A model of transparent motion perception using layers

T J Darrell, E P Simoncelli, E H Adelson and A P Pentland.

Published in Investigative Opthalmology and Visual Science Supplement (ARVO), vol.33 pp. 1142, May 1992.

The human visual system can easily distinguish multiple motions that are transparently combined in an image sequence. A model for the perception of transparent motion must address two questions: 1) what local motion measurements are made? and 2) how are these local estimates used to group coherently moving regions of the scene?

Two current computational approaches provide interesting insights into these issues. The algorithm of Shizawa and Mase directly computes two velocity vectors for each location in the image, but does not address the problem of perceptual grouping of coherently moving regions of the scene.

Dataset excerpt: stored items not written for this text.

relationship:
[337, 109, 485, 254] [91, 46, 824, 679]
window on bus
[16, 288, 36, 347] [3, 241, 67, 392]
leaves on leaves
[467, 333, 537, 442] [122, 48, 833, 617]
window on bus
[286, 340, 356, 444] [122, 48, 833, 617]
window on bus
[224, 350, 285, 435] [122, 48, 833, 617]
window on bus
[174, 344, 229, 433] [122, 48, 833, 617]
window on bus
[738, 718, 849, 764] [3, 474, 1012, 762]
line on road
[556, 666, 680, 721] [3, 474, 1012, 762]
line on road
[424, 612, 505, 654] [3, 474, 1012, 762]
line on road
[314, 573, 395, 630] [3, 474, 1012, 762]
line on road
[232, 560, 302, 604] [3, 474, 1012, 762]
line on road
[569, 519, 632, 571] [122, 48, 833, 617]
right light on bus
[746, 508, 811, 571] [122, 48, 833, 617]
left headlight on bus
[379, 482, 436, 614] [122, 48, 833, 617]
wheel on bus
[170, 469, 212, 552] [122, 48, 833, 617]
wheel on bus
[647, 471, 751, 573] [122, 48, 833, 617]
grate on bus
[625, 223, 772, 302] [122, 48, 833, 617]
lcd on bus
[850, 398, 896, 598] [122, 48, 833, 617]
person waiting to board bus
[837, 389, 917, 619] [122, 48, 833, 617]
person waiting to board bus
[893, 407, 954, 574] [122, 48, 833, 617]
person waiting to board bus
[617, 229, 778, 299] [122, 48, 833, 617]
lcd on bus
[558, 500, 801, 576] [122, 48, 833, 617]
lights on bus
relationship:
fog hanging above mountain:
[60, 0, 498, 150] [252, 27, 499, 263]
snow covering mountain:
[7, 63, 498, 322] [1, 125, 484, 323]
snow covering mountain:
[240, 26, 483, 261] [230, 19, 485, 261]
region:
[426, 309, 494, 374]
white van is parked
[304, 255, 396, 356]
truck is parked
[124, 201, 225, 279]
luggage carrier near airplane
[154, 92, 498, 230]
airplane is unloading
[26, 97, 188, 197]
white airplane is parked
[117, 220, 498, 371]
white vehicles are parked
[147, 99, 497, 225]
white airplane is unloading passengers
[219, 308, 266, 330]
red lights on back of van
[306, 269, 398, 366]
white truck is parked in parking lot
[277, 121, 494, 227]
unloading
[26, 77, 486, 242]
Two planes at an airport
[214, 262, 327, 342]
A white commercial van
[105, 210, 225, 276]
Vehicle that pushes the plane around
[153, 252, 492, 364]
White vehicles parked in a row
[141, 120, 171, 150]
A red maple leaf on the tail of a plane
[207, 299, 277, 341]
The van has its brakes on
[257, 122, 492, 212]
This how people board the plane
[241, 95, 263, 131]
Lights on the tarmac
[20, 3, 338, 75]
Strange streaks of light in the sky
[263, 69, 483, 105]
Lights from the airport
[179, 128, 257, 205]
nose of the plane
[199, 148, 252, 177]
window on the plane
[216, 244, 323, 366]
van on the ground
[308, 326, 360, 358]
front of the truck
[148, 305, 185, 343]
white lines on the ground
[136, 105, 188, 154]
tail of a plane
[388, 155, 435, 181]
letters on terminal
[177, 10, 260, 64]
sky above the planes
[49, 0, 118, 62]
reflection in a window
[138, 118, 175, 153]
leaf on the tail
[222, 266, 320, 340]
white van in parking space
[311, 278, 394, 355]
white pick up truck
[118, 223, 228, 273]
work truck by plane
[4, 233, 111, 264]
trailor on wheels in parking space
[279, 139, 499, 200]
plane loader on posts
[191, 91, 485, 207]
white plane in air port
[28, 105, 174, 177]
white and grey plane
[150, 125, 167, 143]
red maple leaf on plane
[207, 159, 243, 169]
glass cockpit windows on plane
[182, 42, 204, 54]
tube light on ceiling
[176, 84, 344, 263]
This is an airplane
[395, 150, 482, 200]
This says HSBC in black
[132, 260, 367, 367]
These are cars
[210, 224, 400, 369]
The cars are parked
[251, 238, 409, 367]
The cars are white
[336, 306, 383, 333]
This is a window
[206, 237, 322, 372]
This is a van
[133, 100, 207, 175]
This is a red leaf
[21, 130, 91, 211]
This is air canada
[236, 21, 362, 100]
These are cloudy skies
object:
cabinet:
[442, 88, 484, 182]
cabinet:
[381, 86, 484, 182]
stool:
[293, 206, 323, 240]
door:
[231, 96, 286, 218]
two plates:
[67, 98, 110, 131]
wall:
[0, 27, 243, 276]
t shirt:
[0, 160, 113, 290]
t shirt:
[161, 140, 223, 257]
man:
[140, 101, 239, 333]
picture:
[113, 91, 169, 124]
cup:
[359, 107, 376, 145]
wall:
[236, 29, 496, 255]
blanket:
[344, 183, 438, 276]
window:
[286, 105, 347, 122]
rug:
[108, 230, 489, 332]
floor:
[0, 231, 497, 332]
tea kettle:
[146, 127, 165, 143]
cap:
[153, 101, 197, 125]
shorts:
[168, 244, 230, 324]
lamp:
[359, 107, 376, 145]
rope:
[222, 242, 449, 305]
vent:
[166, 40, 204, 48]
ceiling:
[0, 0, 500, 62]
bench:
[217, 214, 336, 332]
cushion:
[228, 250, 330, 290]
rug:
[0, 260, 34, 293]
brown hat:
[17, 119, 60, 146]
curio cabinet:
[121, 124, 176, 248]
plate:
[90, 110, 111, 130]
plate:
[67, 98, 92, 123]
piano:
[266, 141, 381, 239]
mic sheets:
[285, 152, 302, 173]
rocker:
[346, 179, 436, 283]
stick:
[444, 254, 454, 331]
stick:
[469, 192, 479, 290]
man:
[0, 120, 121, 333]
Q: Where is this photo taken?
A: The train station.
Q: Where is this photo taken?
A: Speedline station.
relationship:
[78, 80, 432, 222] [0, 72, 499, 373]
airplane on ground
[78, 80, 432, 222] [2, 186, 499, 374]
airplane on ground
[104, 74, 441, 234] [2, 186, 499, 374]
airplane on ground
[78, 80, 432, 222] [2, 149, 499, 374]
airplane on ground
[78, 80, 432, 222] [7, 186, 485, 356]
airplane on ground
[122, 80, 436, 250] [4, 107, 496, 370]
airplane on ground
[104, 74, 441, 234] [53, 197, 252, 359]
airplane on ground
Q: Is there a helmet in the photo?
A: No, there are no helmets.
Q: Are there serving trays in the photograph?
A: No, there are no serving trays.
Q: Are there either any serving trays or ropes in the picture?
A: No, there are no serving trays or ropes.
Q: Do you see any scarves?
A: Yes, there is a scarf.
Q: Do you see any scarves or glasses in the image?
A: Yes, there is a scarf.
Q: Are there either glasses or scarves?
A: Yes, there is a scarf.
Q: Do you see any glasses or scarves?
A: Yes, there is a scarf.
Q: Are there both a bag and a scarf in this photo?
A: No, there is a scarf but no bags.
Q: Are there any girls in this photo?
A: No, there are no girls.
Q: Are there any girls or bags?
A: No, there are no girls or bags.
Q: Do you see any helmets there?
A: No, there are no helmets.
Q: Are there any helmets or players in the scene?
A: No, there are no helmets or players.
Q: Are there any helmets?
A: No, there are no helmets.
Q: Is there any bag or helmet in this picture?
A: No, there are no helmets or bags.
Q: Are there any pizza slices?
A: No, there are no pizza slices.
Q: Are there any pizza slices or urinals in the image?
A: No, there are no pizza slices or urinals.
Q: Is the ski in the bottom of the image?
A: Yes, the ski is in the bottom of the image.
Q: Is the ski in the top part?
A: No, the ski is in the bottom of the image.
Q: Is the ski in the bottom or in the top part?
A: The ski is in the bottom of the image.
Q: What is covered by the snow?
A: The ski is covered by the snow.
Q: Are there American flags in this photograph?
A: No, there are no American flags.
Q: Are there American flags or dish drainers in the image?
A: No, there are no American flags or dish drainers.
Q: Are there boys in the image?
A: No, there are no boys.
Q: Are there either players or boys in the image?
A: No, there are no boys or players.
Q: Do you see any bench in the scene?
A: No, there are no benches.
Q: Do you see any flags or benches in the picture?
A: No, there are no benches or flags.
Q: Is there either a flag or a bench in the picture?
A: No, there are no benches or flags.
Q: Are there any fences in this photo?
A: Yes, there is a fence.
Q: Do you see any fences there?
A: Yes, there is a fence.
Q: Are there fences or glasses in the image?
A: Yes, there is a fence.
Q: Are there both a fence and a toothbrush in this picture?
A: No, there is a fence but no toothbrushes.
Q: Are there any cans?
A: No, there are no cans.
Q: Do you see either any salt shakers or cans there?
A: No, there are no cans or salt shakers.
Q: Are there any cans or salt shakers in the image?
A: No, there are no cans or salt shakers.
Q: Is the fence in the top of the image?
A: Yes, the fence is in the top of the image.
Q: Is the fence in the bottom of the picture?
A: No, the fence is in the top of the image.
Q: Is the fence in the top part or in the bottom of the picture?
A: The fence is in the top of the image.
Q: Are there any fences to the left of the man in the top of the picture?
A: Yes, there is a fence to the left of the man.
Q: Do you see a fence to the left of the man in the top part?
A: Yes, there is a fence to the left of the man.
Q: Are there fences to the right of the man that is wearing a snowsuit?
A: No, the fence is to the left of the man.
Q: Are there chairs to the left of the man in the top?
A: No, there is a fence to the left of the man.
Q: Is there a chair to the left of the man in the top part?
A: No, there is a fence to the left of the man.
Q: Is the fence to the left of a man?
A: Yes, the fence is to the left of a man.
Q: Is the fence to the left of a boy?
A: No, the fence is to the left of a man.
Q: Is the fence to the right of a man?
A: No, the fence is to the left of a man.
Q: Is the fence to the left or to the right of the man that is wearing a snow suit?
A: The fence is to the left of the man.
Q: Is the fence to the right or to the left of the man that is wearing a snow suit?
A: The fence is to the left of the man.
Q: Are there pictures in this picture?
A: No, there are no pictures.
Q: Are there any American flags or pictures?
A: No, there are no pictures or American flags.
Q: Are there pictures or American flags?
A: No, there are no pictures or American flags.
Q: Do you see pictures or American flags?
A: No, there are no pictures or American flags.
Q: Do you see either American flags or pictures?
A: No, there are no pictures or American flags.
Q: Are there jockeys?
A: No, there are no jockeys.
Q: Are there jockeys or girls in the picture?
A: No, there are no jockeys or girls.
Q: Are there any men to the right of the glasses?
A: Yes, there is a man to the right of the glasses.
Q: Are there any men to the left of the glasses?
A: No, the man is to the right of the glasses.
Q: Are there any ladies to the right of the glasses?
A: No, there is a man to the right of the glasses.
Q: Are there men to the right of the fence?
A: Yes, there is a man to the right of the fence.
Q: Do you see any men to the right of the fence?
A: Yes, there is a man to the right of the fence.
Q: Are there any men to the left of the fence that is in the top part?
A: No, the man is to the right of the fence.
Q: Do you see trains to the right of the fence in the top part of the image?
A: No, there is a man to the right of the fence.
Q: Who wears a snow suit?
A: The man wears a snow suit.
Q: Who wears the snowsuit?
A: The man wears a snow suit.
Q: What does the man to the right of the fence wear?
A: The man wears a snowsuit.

The algorithm of Bergen et. al. computes two global affine optical flow fields, but does not explicitly determine which portions of the scene correspond to each of these velocity fields. Furthermore, the local measurements used are only capable of determining a single velocity estimate at each point, and will thus have difficulty with pure transparency.

We have extended our previous model for layered image segmentation (ARVO-91) by incorporating the advantages of these two approaches. The previous model performs a decomposition of an image sequence into non-overlapping regions of support (``layers'') corresponding to coherent single motions in the scene. This is accomplished by testing many motion hypotheses, and enforcing mutual inhibition between hypotheses that are supported by the same image data. The new model computes direct estimates of transparent motions, using the local velocity measurements proposed by Shizawa and Mase. Each layer performs grouping based on a model of additively combined image regions, each undergoing global affine motions. The multi-layer competition scheme proceeds as before, producing a set of (possibly overlapping) layers that parsimoniously describes the visual scene. We demonstrate the use of this model on transparently moving imagery.